The ghosts of my crew. The questions I haven’t stopped asking myself since the inferno swallowed everything I loved and left me standing.

He doesn’t move. Doesn’t speak. Just holds the space like it belongs to him.

“You’re not going to leave, are you?” I ask.

“No.”

“You breathe like you were born in a storm.”

“I was.”

My breath hitches, sharp and involuntary, and I hate that he notices.

His eyes track every detail like he's analyzing a tactical threat, not a woman who's already lost too much. It’s not just cold assessment, though. There’s something else there—an awareness, a calculation laced with a strange kind of respect.

Like he’s already decided I’m dangerous, and he’s ready to deal with the fallout.

That should scare me. Instead, it grounds me in a way I don’t understand. Like maybe being seen isn't always a weapon—it might be armor, too.

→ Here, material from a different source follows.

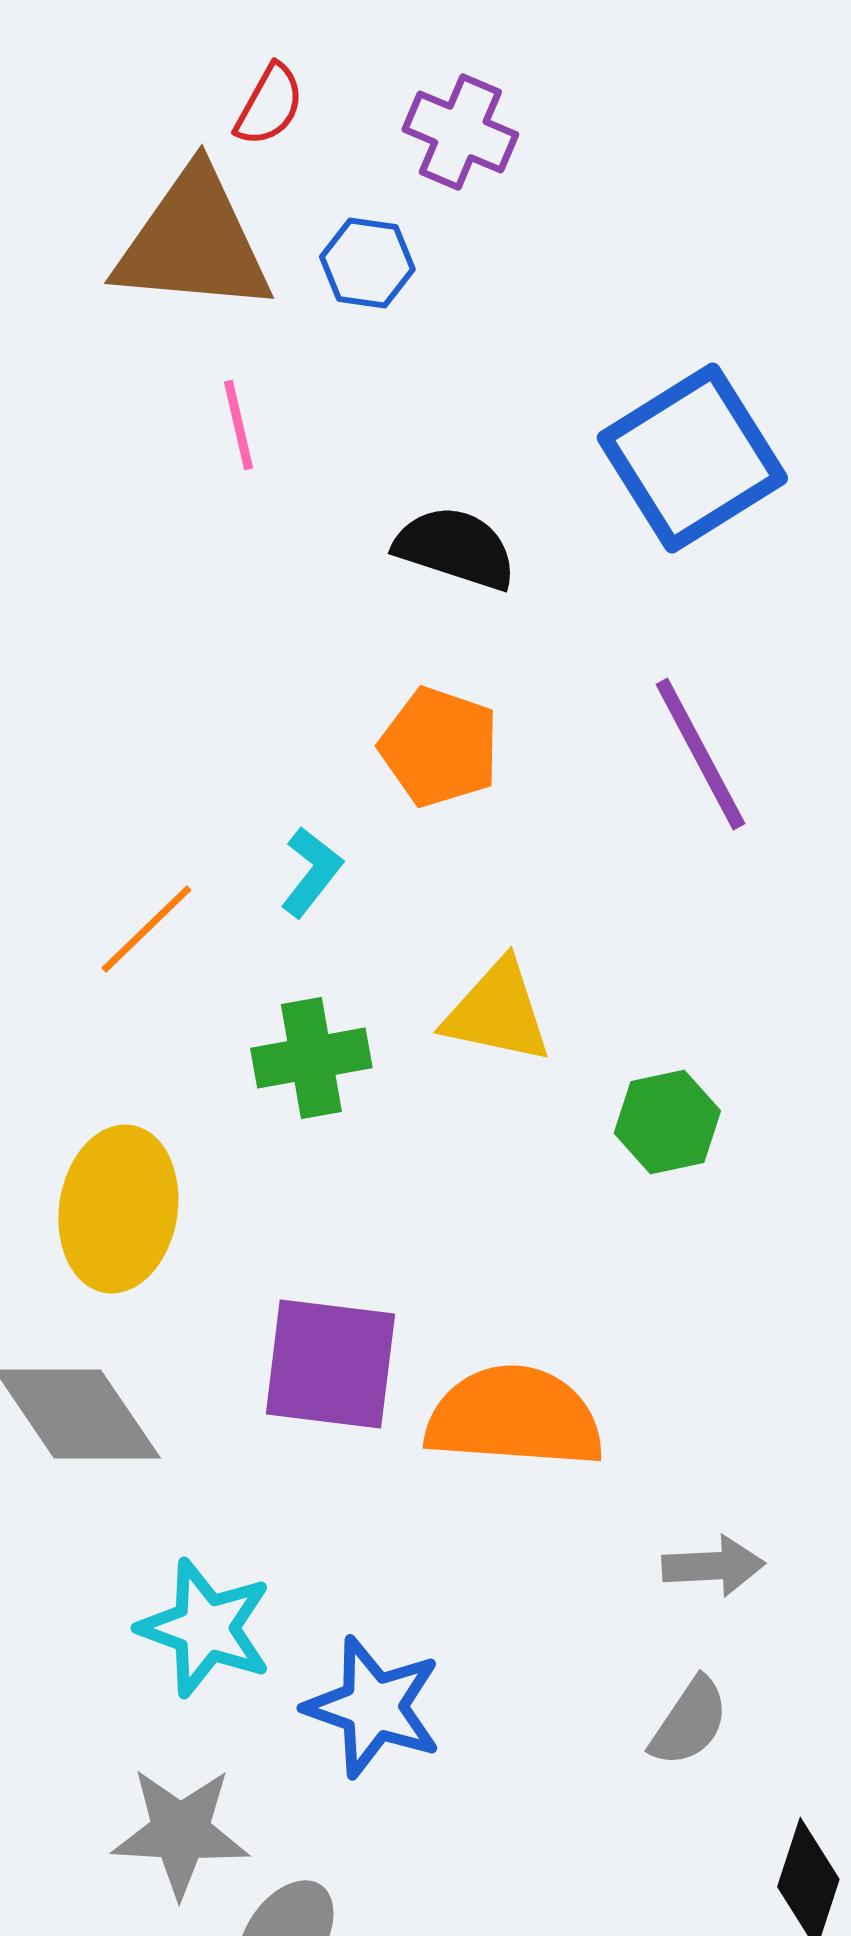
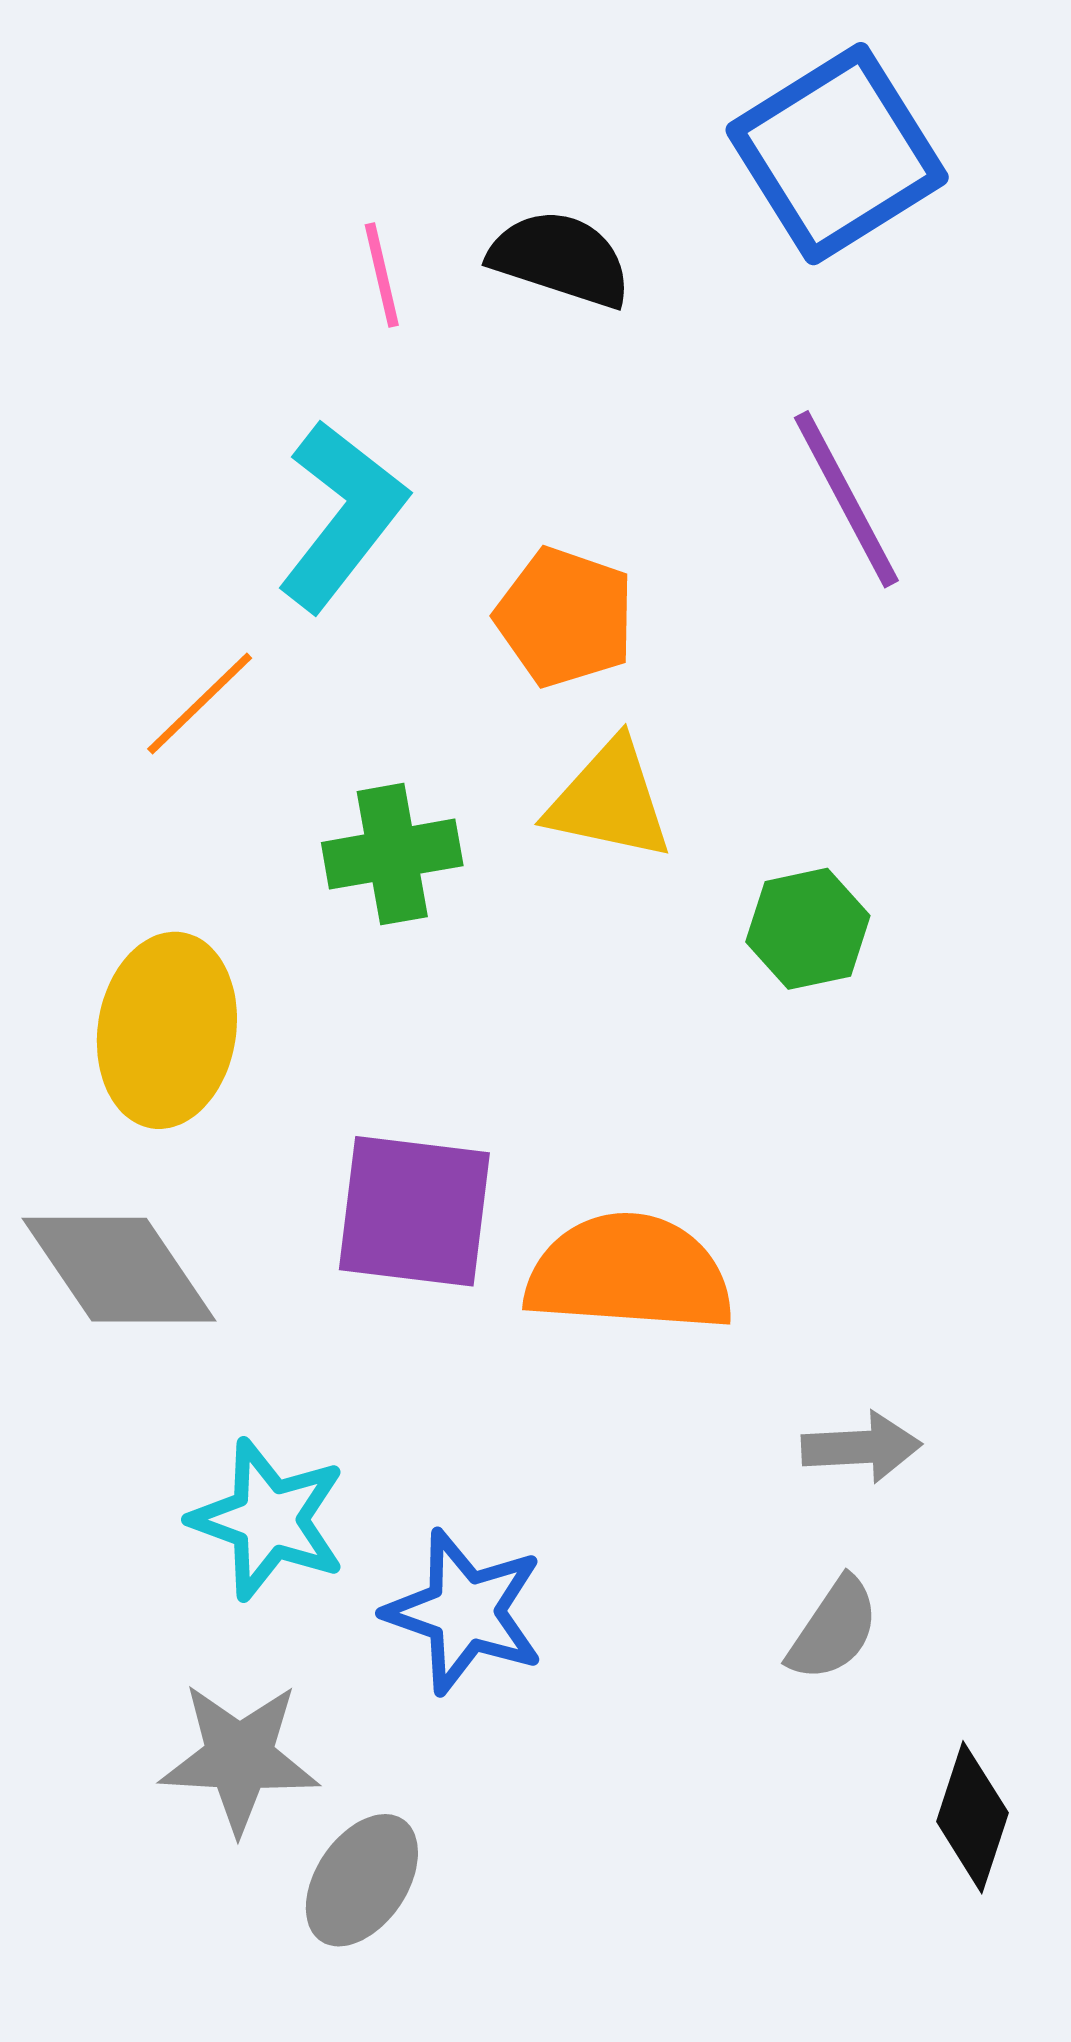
pink line: (238, 425) -> (382, 275), moved
orange pentagon: (439, 747) -> (565, 617), moved
cyan L-shape: (311, 872) -> (342, 516), moved, size x1.8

“Fine,” I mutter. “You want to watch my back? Try to keep up.”

I turn and stalk toward the rigs, each step deliberate, fists clenched at my sides, jaw locked against words I’ll regret—or worse, truths I’m not ready to say. My hips move with defiance, not performance, and I pretend I don’t feel his eyes on me. But I do.

There’s a tension coiled low in my stomach, buzzing just beneath the surface. It’s not adrenaline. It’s the way he looks at me—like I’m not just forged in fire but made of it.

I feel him behind me like heat against my back—steady, unrelenting. That dark gaze slides over me, sinks into my spine, curls low in my belly. A warning. A dare.

Every step I take away from him feels like defiance… and like distance I don’t want to keep.

I hate how aware I am of his presence, how it hums just beneath my skin as if it was a wire ready to spark. It’s not just heat—it’s gravity. And the worst part? Some treacherous part of me wants to turn around, walk right back into the fire he’s offering, and let it burn.

He doesn’t trust me. But something in the way he watches—too steady, too sure—it makes me wonder what it is he wants with me?